Council-backed company earmarked for $27.5 million take-over
SOUTHERN Phone, one of the largest telecommunications companies in regional Australia, has entered into a conditional agreement under which AGL Energy Limited is proposing to acquire the company.
Formed in 2002 by NSW councils, Southern Phone has 35 shareholders including Coffs Harbour City Council, Bellingen Shire Council and Upper Lachlan Shire Council.
AGL's 100% takeover is an all cash offer of $27.5 million.
This would deliver a return of $785,714 on each shareholder's total investment of $2.
When the company was established using a $4.77 million grant from the Australian Government's Networking the National scheme, the councils involved purchased two shares for just $1 each.

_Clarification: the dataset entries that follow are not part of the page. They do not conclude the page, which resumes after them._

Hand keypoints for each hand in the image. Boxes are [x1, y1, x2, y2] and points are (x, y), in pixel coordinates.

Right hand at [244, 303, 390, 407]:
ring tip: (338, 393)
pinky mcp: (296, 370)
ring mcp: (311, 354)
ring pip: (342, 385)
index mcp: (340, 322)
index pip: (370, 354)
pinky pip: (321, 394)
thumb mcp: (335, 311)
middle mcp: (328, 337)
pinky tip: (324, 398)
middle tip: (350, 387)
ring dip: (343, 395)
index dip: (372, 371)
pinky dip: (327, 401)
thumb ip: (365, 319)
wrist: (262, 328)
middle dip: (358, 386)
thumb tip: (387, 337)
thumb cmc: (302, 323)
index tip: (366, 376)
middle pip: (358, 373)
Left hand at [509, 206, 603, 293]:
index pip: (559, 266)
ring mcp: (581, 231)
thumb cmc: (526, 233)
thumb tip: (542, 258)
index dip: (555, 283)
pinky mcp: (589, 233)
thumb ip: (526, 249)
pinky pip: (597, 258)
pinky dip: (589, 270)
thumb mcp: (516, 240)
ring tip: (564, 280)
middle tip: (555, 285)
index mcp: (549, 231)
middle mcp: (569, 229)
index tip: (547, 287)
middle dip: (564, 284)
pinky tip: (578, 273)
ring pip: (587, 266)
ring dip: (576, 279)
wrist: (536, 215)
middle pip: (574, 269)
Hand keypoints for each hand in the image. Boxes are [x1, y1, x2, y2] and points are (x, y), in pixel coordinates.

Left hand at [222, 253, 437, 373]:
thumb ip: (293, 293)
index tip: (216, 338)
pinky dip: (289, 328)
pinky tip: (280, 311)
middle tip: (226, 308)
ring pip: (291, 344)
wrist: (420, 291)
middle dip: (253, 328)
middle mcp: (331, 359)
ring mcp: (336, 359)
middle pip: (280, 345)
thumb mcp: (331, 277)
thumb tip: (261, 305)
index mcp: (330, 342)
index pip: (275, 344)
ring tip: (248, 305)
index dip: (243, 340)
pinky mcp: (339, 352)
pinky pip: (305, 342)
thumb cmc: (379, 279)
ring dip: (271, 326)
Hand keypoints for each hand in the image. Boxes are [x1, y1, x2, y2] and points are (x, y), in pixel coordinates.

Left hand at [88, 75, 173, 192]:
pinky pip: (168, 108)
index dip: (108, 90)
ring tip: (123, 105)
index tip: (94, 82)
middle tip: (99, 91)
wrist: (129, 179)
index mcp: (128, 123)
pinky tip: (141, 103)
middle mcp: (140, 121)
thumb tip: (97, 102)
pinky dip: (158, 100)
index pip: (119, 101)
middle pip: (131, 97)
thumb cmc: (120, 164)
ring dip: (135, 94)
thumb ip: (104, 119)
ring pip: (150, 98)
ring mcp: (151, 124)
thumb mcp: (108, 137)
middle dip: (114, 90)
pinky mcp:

Southern Phone Managing Director, David Joss said given the shareholders are all local councils, the proposed acquisition by AGL presents a great opportunity for these councils to utilise the return to address priorities facing their local communities.
"Our company has grown to become one of the most successful providers of fixed line, mobile and Internet communications services across regional Australia," Mr Joss said.
"Our unique Local Government ownership structure has created a community focused business that has achieved great success. However, with the advent of the NBN the need for achieving a greater share of the market has significantly increased and the timing is now right for a new shareholding structure.
"AGL is committed to maintaining the Southern Phone brand and products, as well as the existing business operations and telecommunications services to our 100,000 customers, across regional Australia.
"Importantly, AGL will continue to retain the Southern Phone team.
"We believe the AGL offer is a great opportunity for our shareholders, our staff, our customers."
Southern Phone's current constitution limits ownership to Australian local government shareholders and it can only self-generate capital.
Although community ownership has been a strong tenet of the business in the past, now is the right time to change the structure and establish the ability to leverage shareholder capital, according to the company's directors.
Mr Joss said the Southern Phone Board unanimously recommends shareholders accept the AGL offer.
"The board has made this decision based on independent advice that the offer represents fair value for shareholders and provides a great outcome for the company, its customers and the regional communities we serve," he said.
AGL CEO and Managing Director, Brett Redman, said the acquisition presents a range of exciting opportunities for their residential and small business customers.
"We are focused on responding to our customers' evolving needs as we transform from a major energy retailer to a major, broader essential service provider."
"We believe the acquisition, as part of our broader strategy, will create significant value for our connected customers and also for our shareholders."